Does this mean, you guys are planning to switch to saving all markups generated in a scene to a single json file? Currently every node is saved as a distinct file. I would prefer keeping the current behavior.
Also I still do not see a units tag in the json.
This is not a big deal for your own data, it becomes complicated when you have collaborators because everyone has to update their workflow at the same time.
Yeah, I’m pretty spoiled with a user base of… one. I didn’t mean to sound insensitive to issues of keeping many others happy.
We need to keep one-to-one mapping between MRML node and data file for scene saving, so we don’t plan to change the current save/load behavior. However, we can export an entire folder of markups into a single file, and import an entire group of markups from a single file (don’t try it, not implemented yet, but can be implemented anytime, with a few-hour effort).

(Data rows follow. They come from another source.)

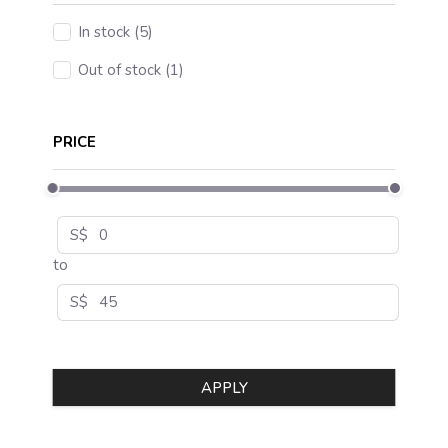
In stock (5)
Out of stock (1)
PRICE
S$
to
S$
APPLY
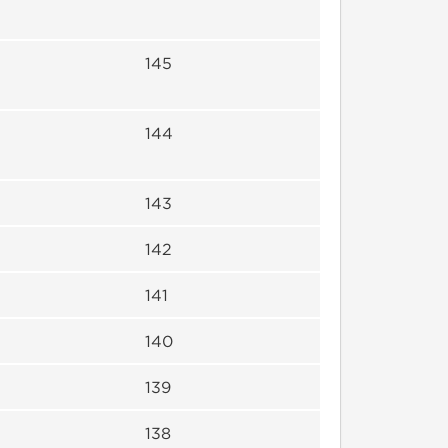
145
144
143
142
141
140
139
138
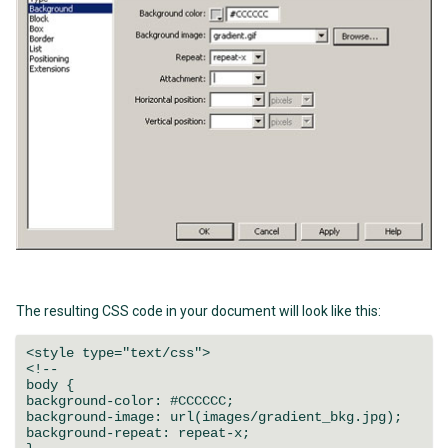
The resulting CSS code in your document will look like this:
<style type="text/css">
<!--
body {
background-color: #CCCCCC;
background-image: url(images/gradient_bkg.jpg);
background-repeat: repeat-x;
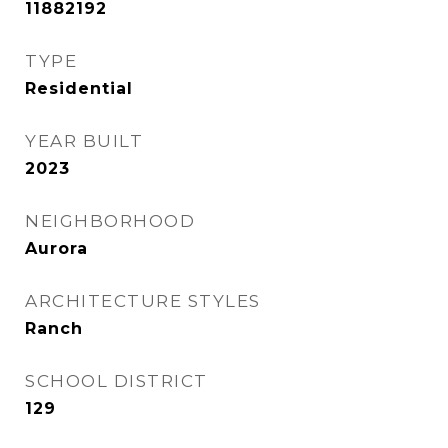
11882192
TYPE
Residential
YEAR BUILT
2023
NEIGHBORHOOD
Aurora
ARCHITECTURE STYLES
Ranch
SCHOOL DISTRICT
129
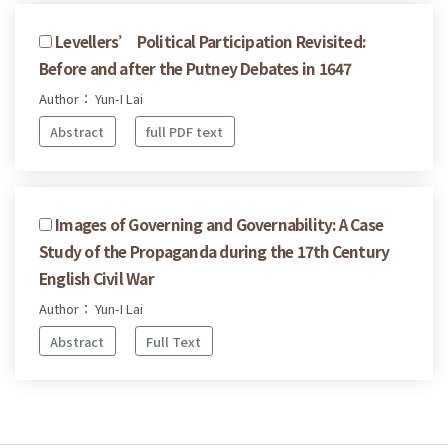
Levellers’ Political Participation Revisited:
Before and after the Putney Debates in 1647
Author： Yun-I Lai
Abstract
full PDF text
Images of Governing and Governability: A Case
Study of the Propaganda during the 17th Century
English Civil War
Author： Yun-I Lai
Abstract
Full Text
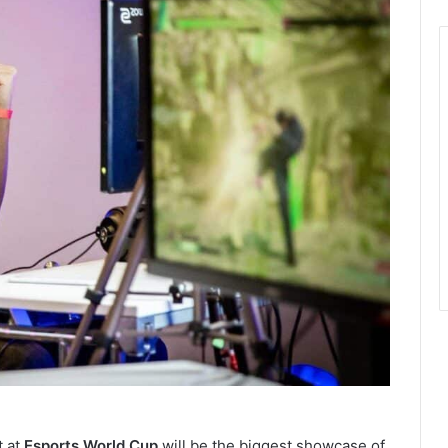
 at
Esports World Cup
will be the biggest showcase of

This has not been implemented yet. I’ve added a ticket to make sure we don’t forget about it: Save length unit in markups files · Issue #5261 · Slicer/Slicer · GitHub
Again, the beauty of json is that we can make such changes in a clean and backward compatible way: we add a new “length unit” property, describe its type, valid values, etc. and the default value, so that we know how to interpret all those files which were created before this field was introduced. Such mechanisms can help with keeping all older mkp.json files valid and well defined, even as the format evolves. We can of course still make bad decisions and need to live with the consequences, but at least we have a number of mechanisms to properly handle some unavoidable mistakes.
Thanks @lassoan. We still plan to work on this although the project got moved back due to other deadlines.